◆ Description of the task ◆
Which lines in the records below contain the word "none"? Return each of them.

Saved entries
[Start of section]

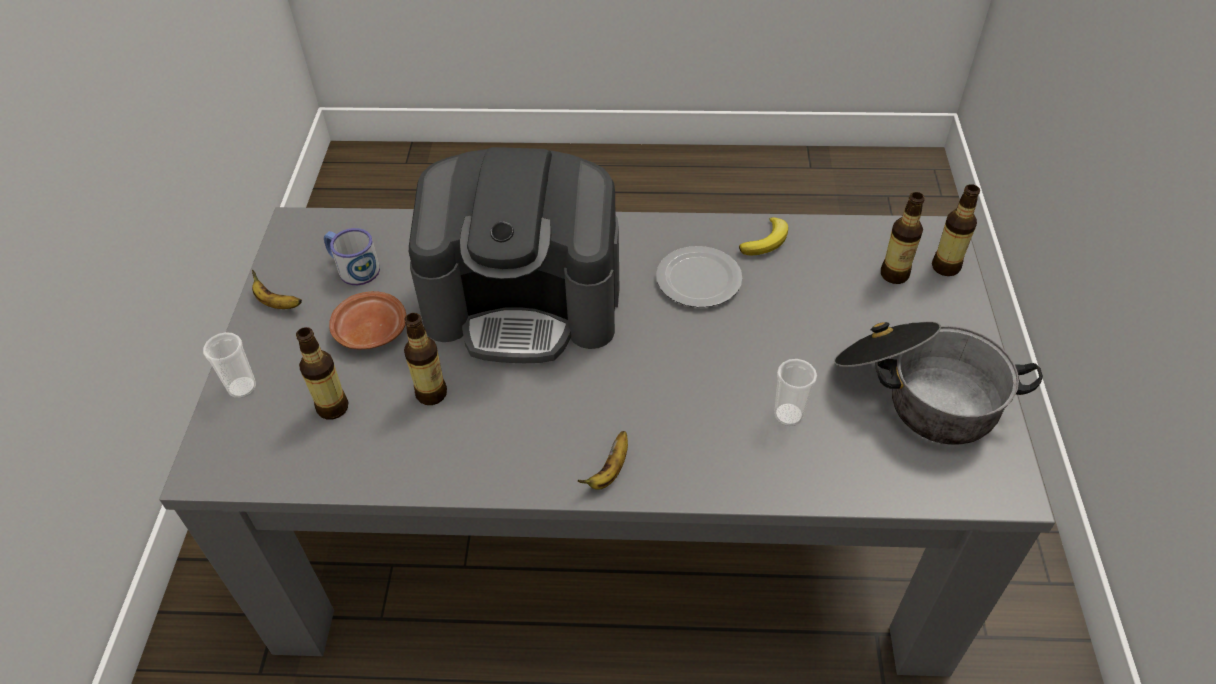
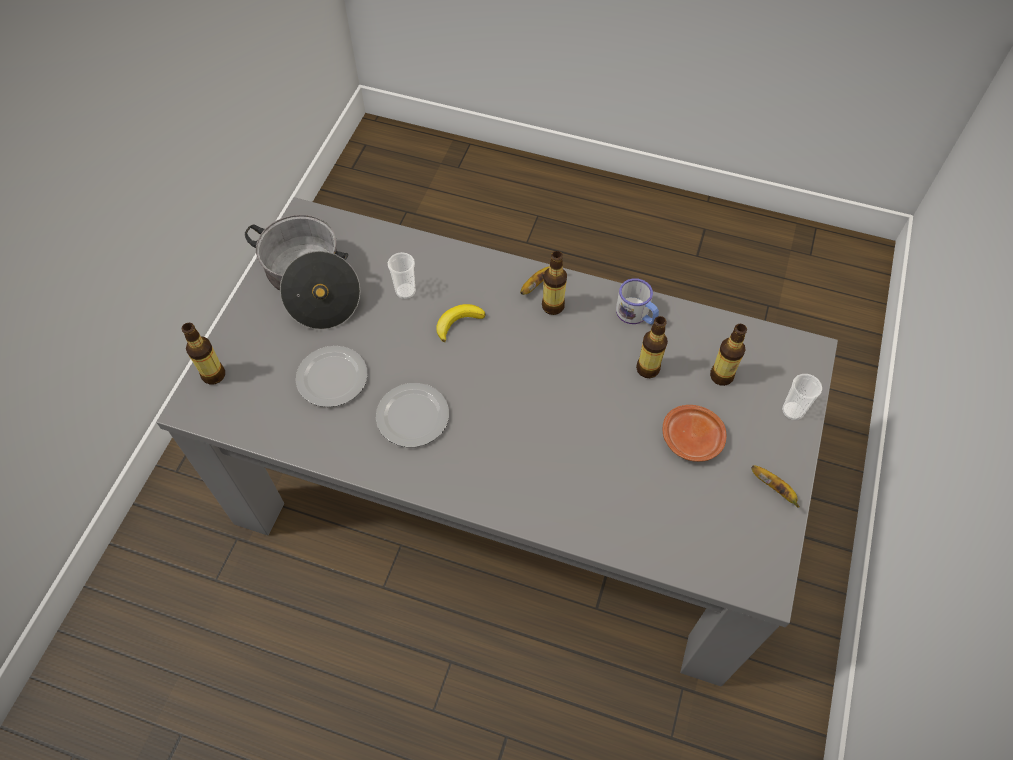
camera: 165 degrees left, 10 degrees up
(353, 268) = (707, 512): mug -> mug (636, 314)
(525, 302) = (561, 432): coffee machine -> none
(766, 241) = (336, 441): banana -> banana (458, 322)
(812, 296) = (333, 377): none -> plate
(894, 274) = (257, 379): bottle -> bottle (553, 306)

[End of section]

◆ Exercise output ◆
(525, 302) = (561, 432): coffee machine -> none
(812, 296) = (333, 377): none -> plate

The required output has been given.